Dear Mr. President,
An article on Afghanistan, buried on page A9 in Saturday’s New York Times, is as depressing and
damning as that front-page story about withdrawing under fire. “Afghan
Insurgent Is Killed on U.S.-Led Military Base” sounds like the shootout at the
OK corral but it’s not; it's about the killing of Mirza Khan by American
Special Forces last Wednesday. Mr. Khan, his 6-year-old son and his brother were
returning home after medical treatment when they were stopped at a checkpoint
near Poza, close to a Special Forces base. “A quick check of his identity
documents confirmed that he was a wanted man,” and they were taken to the base and
questioned for 2 hours, then released. Khan was angry, said something in Pashto
and, according to one report, was walking rapidly to his car when he was shot
in the back, neck and head by Special Forces; they said his actions were hostile.
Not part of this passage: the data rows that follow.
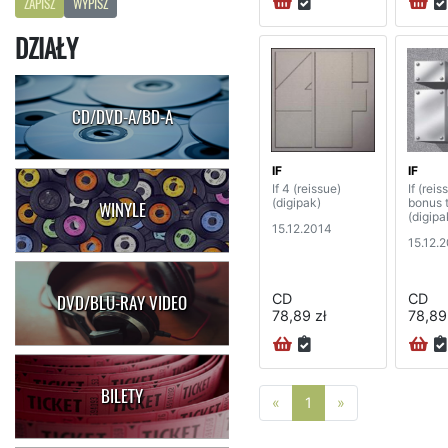
ZAPISZ
WYPISZ
DZIAŁY
CD/DVD-A/BD-A
IF
IF
If 4 (reissue)
If (rei
(digipak)
bonus 
WINYLE
(digipa
15.12.2014
15.12.
CD
CD
DVD/BLU-RAY VIDEO
78,89 zł
78,89
BILETY
Poprzednia strona
Następna stro
«
1
»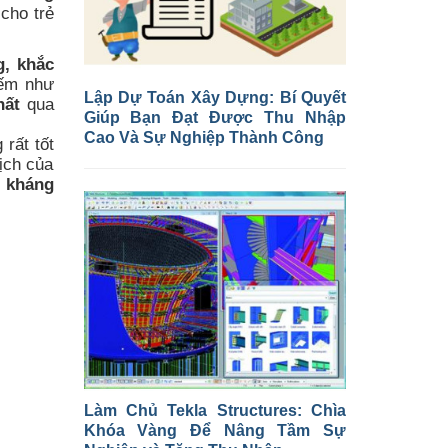
cho trẻ
g, khắc
iếm như
Lập Dự Toán Xây Dựng: Bí Quyết
hất
qua
Giúp Bạn Đạt Được Thu Nhập
Cao Và Sự Nghiệp Thành Công
 rất tốt
ịch của
t kháng
Làm Chủ Tekla Structures: Chìa
Khóa Vàng Để Nâng Tầm Sự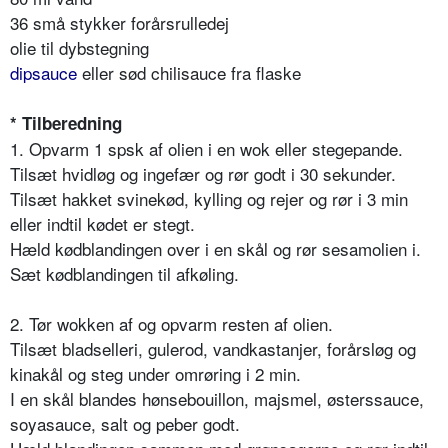
36 små stykker forårsrulledej
olie til dybstegning
dipsauce
eller sød chilisauce fra flaske
* Tilberedning
1. Opvarm 1 spsk af olien i en wok eller stegepande.
Tilsæt hvidløg og ingefær og rør godt i 30 sekunder.
Tilsæt hakket svinekød, kylling og rejer og rør i 3 min
eller indtil kødet er stegt.
Hæld kødblandingen over i en skål og rør sesamolien i.
Sæt kødblandingen til afkøling.
2. Tør wokken af og opvarm resten af olien.
Tilsæt bladselleri, gulerod, vandkastanjer, forårsløg og
kinakål og steg under omrøring i 2 min.
I en skål blandes hønsebouillon, majsmel, østerssauce,
soyasauce, salt og peber godt.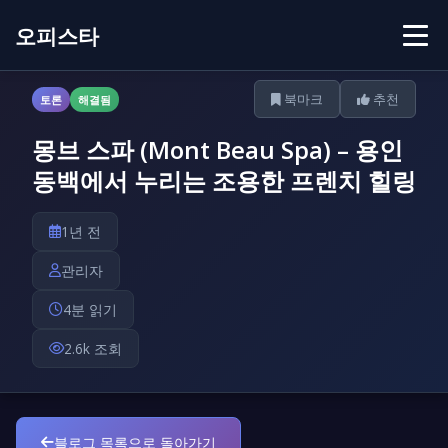
오피스타
북마크
추천
토론
해결됨
몽브 스파 (Mont Beau Spa) – 용인
동백에서 누리는 조용한 프렌치 힐링
1년 전
관리자
4분 읽기
2.6k 조회
블로그 목록으로 돌아가기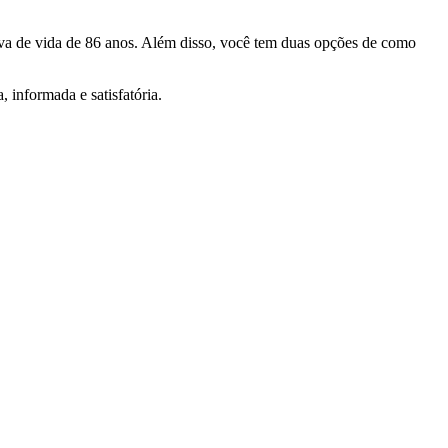
iva de vida de 86 anos. Além disso, você tem duas opções de como
informada e satisfatória.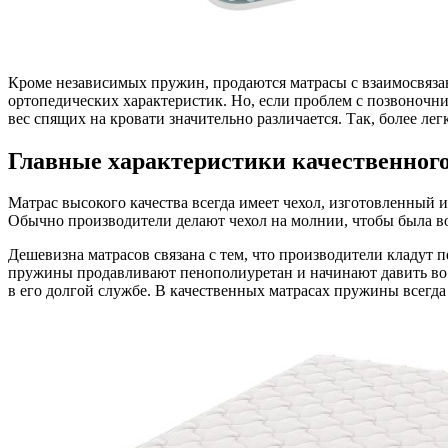
Кроме независимых пружин, продаются матрасы с взаимосвяза
ортопедических характеристик. Но, если проблем с позвоночник
вес спящих на кровати значительно различается. Так, более ле
Главные характеристики качественного
Матрас высокого качества всегда имеет чехол, изготовленный и
Обычно производители делают чехол на молнии, чтобы была во
Дешевизна матрасов связана с тем, что производители кладут 
пружины продавливают пенополиуретан и начинают давить во вс
в его долгой службе. В качественных матрасах пружины всег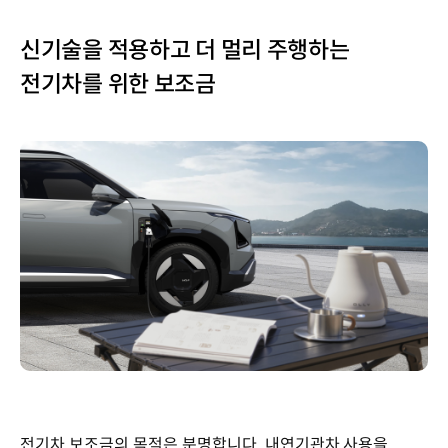
신기술을 적용하고 더 멀리 주행하는
전기차를 위한 보조금
전기차 보조금의 목적은 분명합니다. 내연기관차 사용을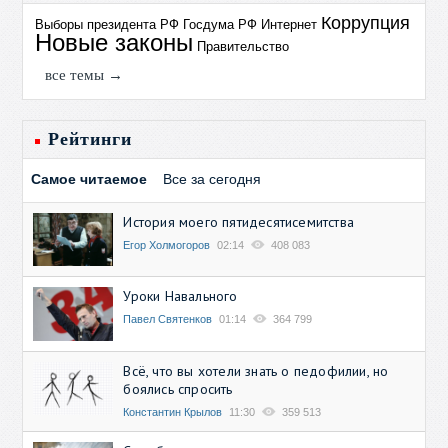
Коррупция
Выборы президента РФ
Госдума РФ
Интернет
Новые законы
Правительство
все темы →
Рейтинги
Самое читаемое
Все за сегодня
История моего пятидесятисемитства
Егор Холмогоров
02:14
408 083
Уроки Навального
Павел Святенков
01:14
364 799
Всё, что вы хотели знать о педофилии, но
боялись спросить
Константин Крылов
11:30
359 513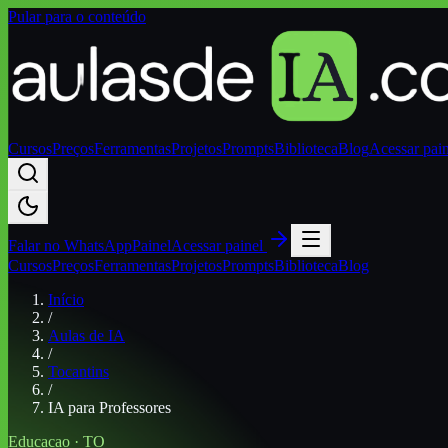
Pular para o conteúdo
Cursos
Preços
Ferramentas
Projetos
Prompts
Biblioteca
Blog
Acessar pai
Falar no
WhatsApp
Painel
Acessar painel
Cursos
Preços
Ferramentas
Projetos
Prompts
Biblioteca
Blog
Início
/
Aulas de IA
/
Tocantins
/
IA para Professores
Educacao
·
TO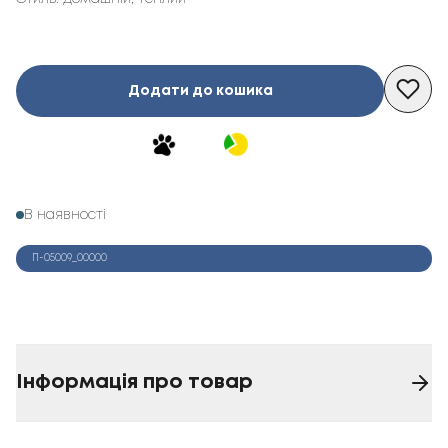
Додати до кошика
В наявності
П-05009_00000
Інформація про товар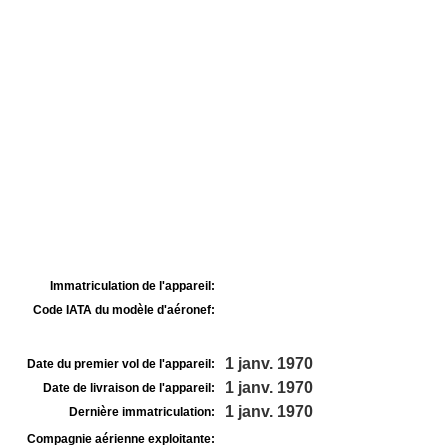
Immatriculation de l'appareil:
Code IATA du modèle d'aéronef:
1 janv. 1970
Date du premier vol de l'appareil:
1 janv. 1970
Date de livraison de l'appareil:
1 janv. 1970
Dernière immatriculation:
Compagnie aérienne exploitante: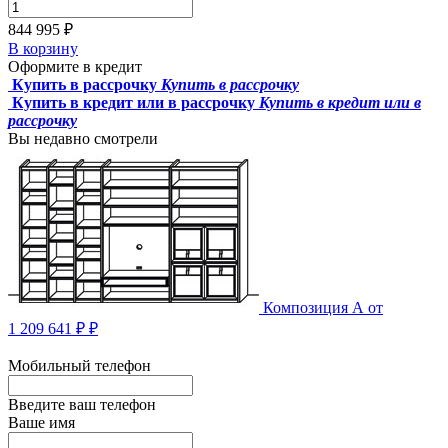
844 995 ₽
В корзину
Оформите в кредит
Купить в рассрочку
Купить в рассрочку
Купить в кредит или в рассрочку
Купить в кредит или в
рассрочку
Вы недавно смотрели
Композиция А
от
1 209 641 ₽ ₽
Мобильный телефон
Введите ваш телефон
Ваше имя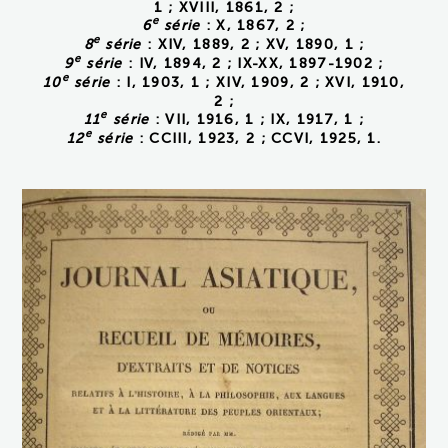
1 ; XVIII, 1861, 2 ;
e
6
série
: X, 1867, 2 ;
e
8
série
: XIV, 1889, 2 ; XV, 1890, 1 ;
e
9
série
: IV, 1894, 2 ; IX-XX, 1897-1902 ;
e
10
série
: I, 1903, 1 ; XIV, 1909, 2 ; XVI, 1910,
2 ;
e
11
série
: VII, 1916, 1 ; IX, 1917, 1 ;
e
12
série
: CCIII, 1923, 2 ; CCVI, 1925, 1.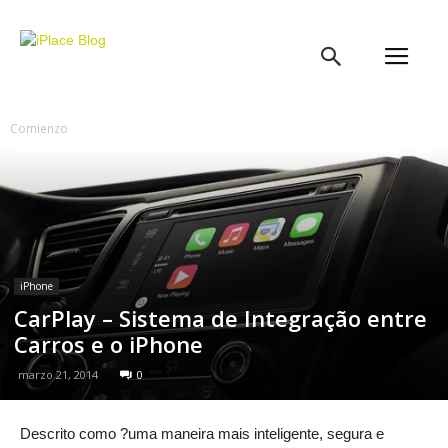
iPlace
Blog
Comienzo
iPhone
CarPlay – Sistema de Integração entre
Carros e o iPhone
marzo 21, 2014
0
Descrito como ?uma maneira mais inteligente, segura e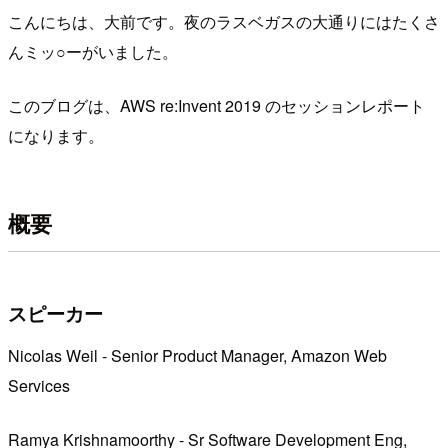
こんにちは、大前です。夜のラスベガスの大通りにはたくさ
んミッ○ーがいました。
このブログは、AWS re:Invent 2019 のセッションレポート
になります。
概要
スピーカー
Nicolas Weil - Senior Product Manager, Amazon Web
Services
Ramya Krishnamoorthy - Sr Software Development Eng,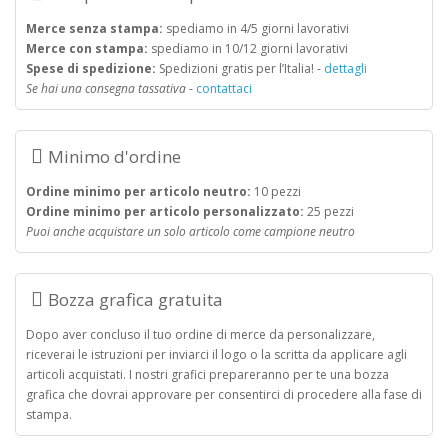
Merce senza stampa:
spediamo in 4/5 giorni lavorativi
Merce con stampa:
spediamo in 10/12 giorni lavorativi
Spese di spedizione:
Spedizioni gratis per l’Italia! -
dettagli
Se hai una consegna tassativa
-
contattaci
Minimo d'ordine
Ordine minimo per articolo neutro:
10 pezzi
Ordine minimo per articolo personalizzato:
25 pezzi
Puoi anche acquistare un solo articolo come campione neutro
Bozza grafica gratuita
Dopo aver concluso il tuo ordine di merce da personalizzare,
riceverai le istruzioni per inviarci il logo o la scritta da applicare agli
articoli acquistati. I nostri grafici prepareranno per te una bozza
grafica che dovrai approvare per consentirci di procedere alla fase di
stampa.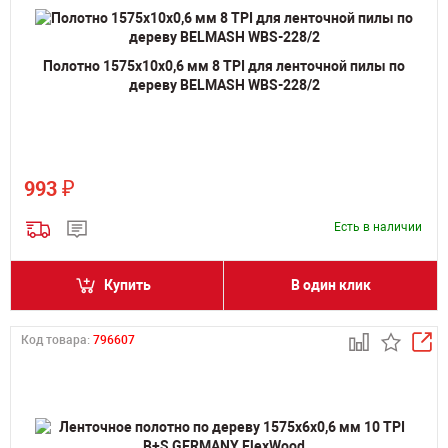
Полотно 1575х10х0,6 мм 8 TPI для ленточной пилы по
дереву BELMASH WBS-228/2
₽
993
Есть в наличии
Купить
В один клик
Код товара:
796607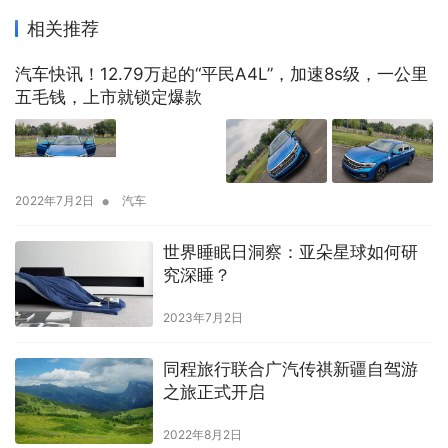
相关推荐
汽车快讯！12.79万起的“平民A4L”，加速8s级，一公里
五毛钱，上市就锁定爆款
•
2022年7月2日
汽车
世界睡眠日洞察：亚朵星球如何研
究深睡？
2023年7月2日
同程旅行联合广汽传祺新疆自驾游
之旅正式开启
2022年8月2日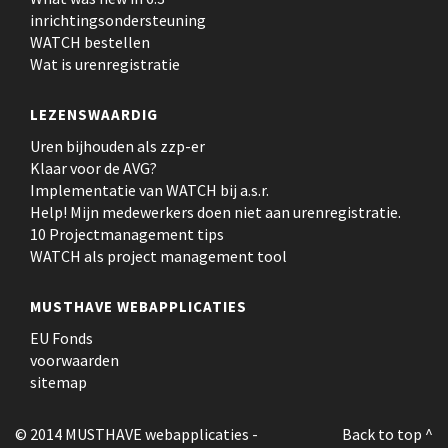
inrichtingsondersteuning
WATCH bestellen
Wat is urenregistratie
LEZENSWAARDIG
Uren bijhouden als zzp-er
Klaar voor de AVG?
Implementatie van WATCH bij a.s.r.
Help! Mijn medewerkers doen niet aan urenregistratie.
10 Projectmanagement tips
WATCH als project management tool
MUSTHAVE WEBAPPLICATIES
EU Fonds
voorwaarden
sitemap
© 2014 MUSTHAVE webapplicaties
-
Back to top ^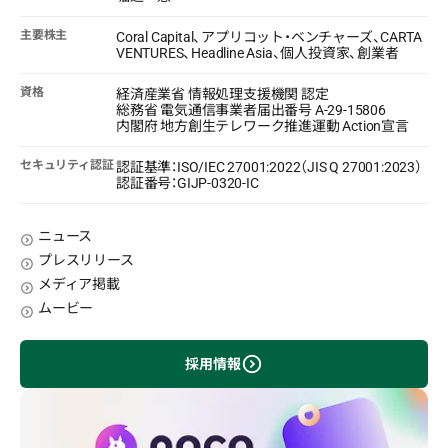
主要株主
Coral Capital、アプリコット・ベンチャーズ、CARTA
VENTURES、Headline Asia、個人投資家、創業者
資格
経済産業省 情報処理支援機関 認定
総務省 電気通信事業者届出番号 A-29-15806
内閣府 地方創生テレワーク推進運動 Action宣言
セキュリティ認証
認証基準：ISO/IEC 27001:2022（JIS Q 27001:2023）
認証番号：GIJP-0320-IC
ニュース
プレスリリース
メディア掲載
ムービー
採用情報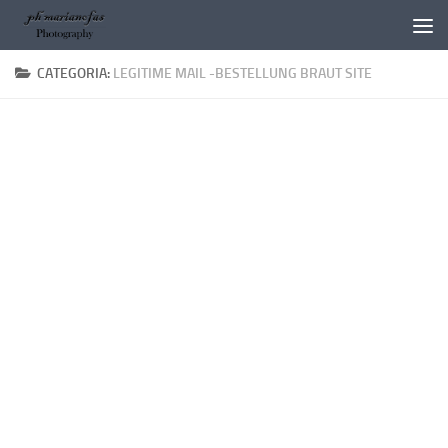
Salta al contenuto
CATEGORIA:
LEGITIME MAIL -BESTELLUNG BRAUT SITE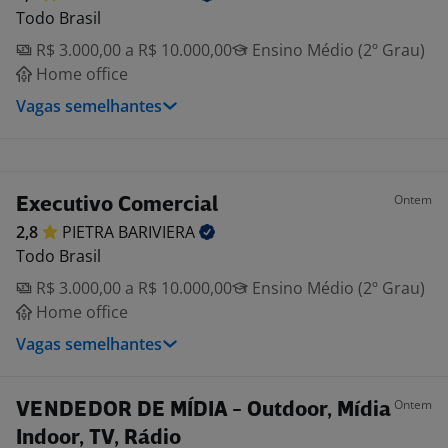
Todo Brasil
R$ 3.000,00 a R$ 10.000,00
Ensino Médio (2º Grau)
Home office
Vagas semelhantes
Ontem
Executivo Comercial
2,8
PIETRA
BARIVIERA
Todo Brasil
R$ 3.000,00 a R$ 10.000,00
Ensino Médio (2º Grau)
Home office
Vagas semelhantes
Ontem
VENDEDOR DE MÍDIA - Outdoor, Mídia
Indoor, TV, Rádio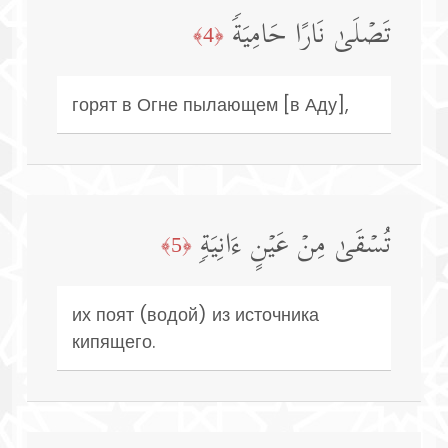
تَصۡلَىٰ نَارًا حَامِیَةࣰ
﴿4﴾
горят в Огне пылающем [в Аду],
تُسۡقَىٰ مِنۡ عَیۡنٍ ءَانِیَةࣲ
﴿5﴾
их поят (водой) из источника
кипящего.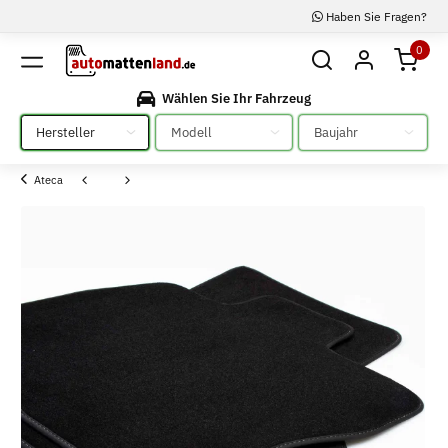
Haben Sie Fragen?
0
Wählen Sie Ihr Fahrzeug
Bitte auswählen
Bitte auswählen
Bitte auswählen
Ateca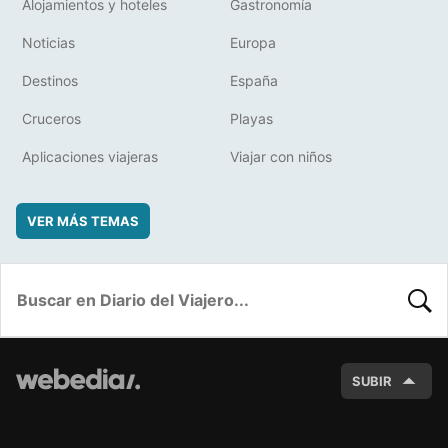
Alojamientos y hoteles
Gastronomía
Noticias
Europa
Destinos
España
Cruceros
Playas
Aplicaciones viajeras
Viajar con niños
VER MÁS TEMAS
BUSC
SUBIR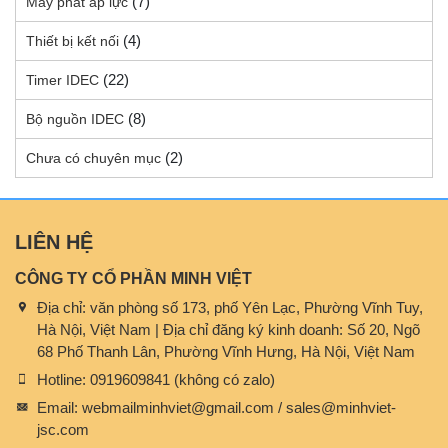
(7)
Máy phát áp lực
(4)
Thiết bị kết nối
(22)
Timer IDEC
(8)
Bộ nguồn IDEC
(2)
Chưa có chuyên mục
LIÊN HỆ
CÔNG TY CỔ PHẦN MINH VIỆT
Địa chỉ:
văn phòng số 173, phố Yên Lạc, Phường Vĩnh Tuy,
Hà Nội, Việt Nam | Địa chỉ đăng ký kinh doanh: Số 20, Ngõ
68 Phố Thanh Lân, Phường Vĩnh Hưng, Hà Nội, Việt Nam
Hotline:
0919609841 (không có zalo)
Email:
webmailminhviet@gmail.com / sales@minhviet-
jsc.com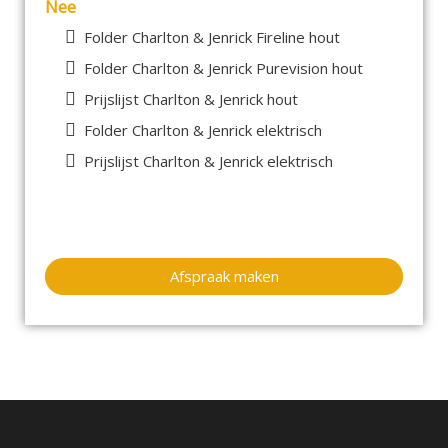
Nee
Folder Charlton & Jenrick Fireline hout
Folder Charlton & Jenrick Purevision hout
Prijslijst Charlton & Jenrick hout
Folder Charlton & Jenrick elektrisch
Prijslijst Charlton & Jenrick elektrisch
Afspraak maken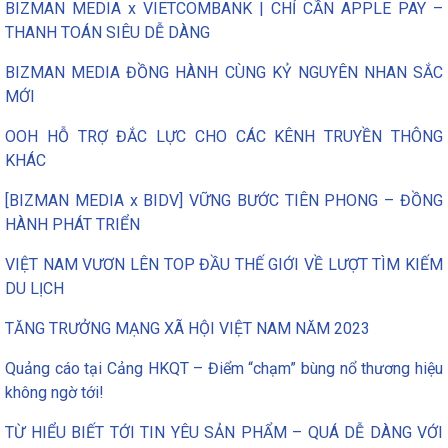
BIZMAN MEDIA x VIETCOMBANK | CHỈ CẦN APPLE PAY –
THANH TOÁN SIÊU DỄ DÀNG
BIZMAN MEDIA ĐỒNG HÀNH CÙNG KỶ NGUYÊN NHAN SẮC
MỚI
OOH HỖ TRỢ ĐẮC LỰC CHO CÁC KÊNH TRUYỀN THÔNG
KHÁC
[BIZMAN MEDIA x BIDV] VỮNG BƯỚC TIÊN PHONG – ĐỒNG
HÀNH PHÁT TRIỂN
VIỆT NAM VƯƠN LÊN TOP ĐẦU THẾ GIỚI VỀ LƯỢT TÌM KIẾM
DU LỊCH
TĂNG TRƯỞNG MẠNG XÃ HỘI VIỆT NAM NĂM 2023
Quảng cáo tại Cảng HKQT – Điểm “chạm” bùng nổ thương hiệu
không ngờ tới!
TỪ HIỂU BIẾT TỚI TIN YÊU SẢN PHẨM – QUÁ DỄ DÀNG VỚI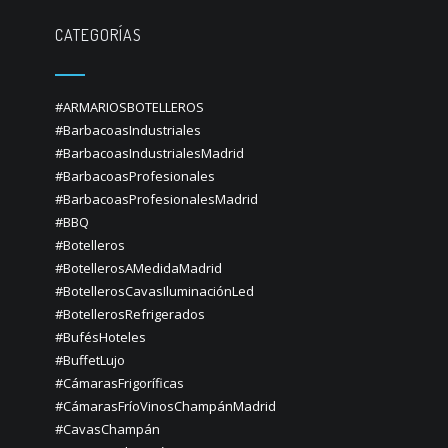
CATEGORÍAS
#ARMARIOSBOTELLEROS
#BarbacoasIndustriales
#BarbacoasIndustrialesMadrid
#BarbacoasProfesionales
#BarbacoasProfesionalesMadrid
#BBQ
#Botelleros
#BotellerosAMedidaMadrid
#BotellerosCavasIluminaciónLed
#BotellerosRefrigerados
#BufésHoteles
#BuffetLujo
#CámarasFrigoríficas
#CámarasFríoVinosChampánMadrid
#CavasChampán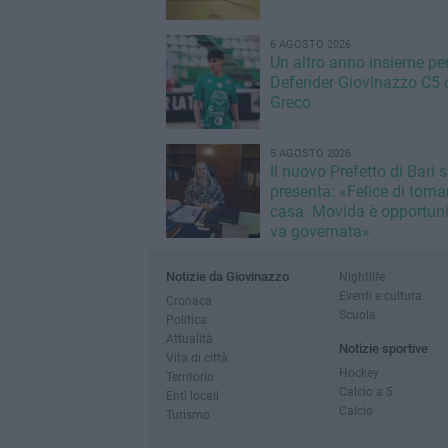
6 AGOSTO 2026
Un altro anno insieme per 
Defender Giovinazzo C5 
Greco
5 AGOSTO 2026
Il nuovo Prefetto di Bari s
presenta: «Felice di torna
casa. Movida è opportun
va governata»
Notizie da Giovinazzo
Nightlife
Eventi e cultura
Cronaca
Scuola
Politica
Attualità
Notizie sportive
Vita di città
Hockey
Territorio
Calcio a 5
Enti locali
Calcio
Turismo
“Mr. Khan was almost certainly involved in illegal and violent activities,” he
was on the Joint Prioritized Effects List of people to be killed or captured (is
this your Kill List, Mr. President?) and was accused of sheltering a man who
shot and killed 3 U.S. soldiers on the base last August. The article goes on to
say that Mr. Kahn “was almost certainly unarmed, since no Afghan suspected of
insurgent ties would be allowed on an American base with a weapon,” but “…the
Special Forces may have worried that he was about to detonate a bomb in his car.”
In the military’s account there is no doubt: “On 13 February, an engagement
between coalition forces and a known Taliban member in Sangin District resulted
in the death of the insurgent.” This was not an “engagement,” Mr. President,
this was a summary execution of an unarmed man in front of his 6-year-old son
and brother and by the end of the article it’s doubtful Mr. Khan was even a
member of the Taliban. He was a tribal leader, a businessman and, as a member
of Parliament from the area said, “He was a rich man, and the Taliban would
make him provide them with food and money…It was a matter of survival.” Mr.
Khan’s brother-in-law put it this way: “If we support the Americans, the Taliban
kill us, and if we support the Taliban, the Americans kill us. And if we do not
support any side, then both of them kill us.” Killing and brutalizing people
does nothing but create future enemies and make us less secure. The killing of
Mirza Khan sounds like the Wild Wild West, like frontier justice. Mirza Khan’s
blood is on your hands, Mr. President.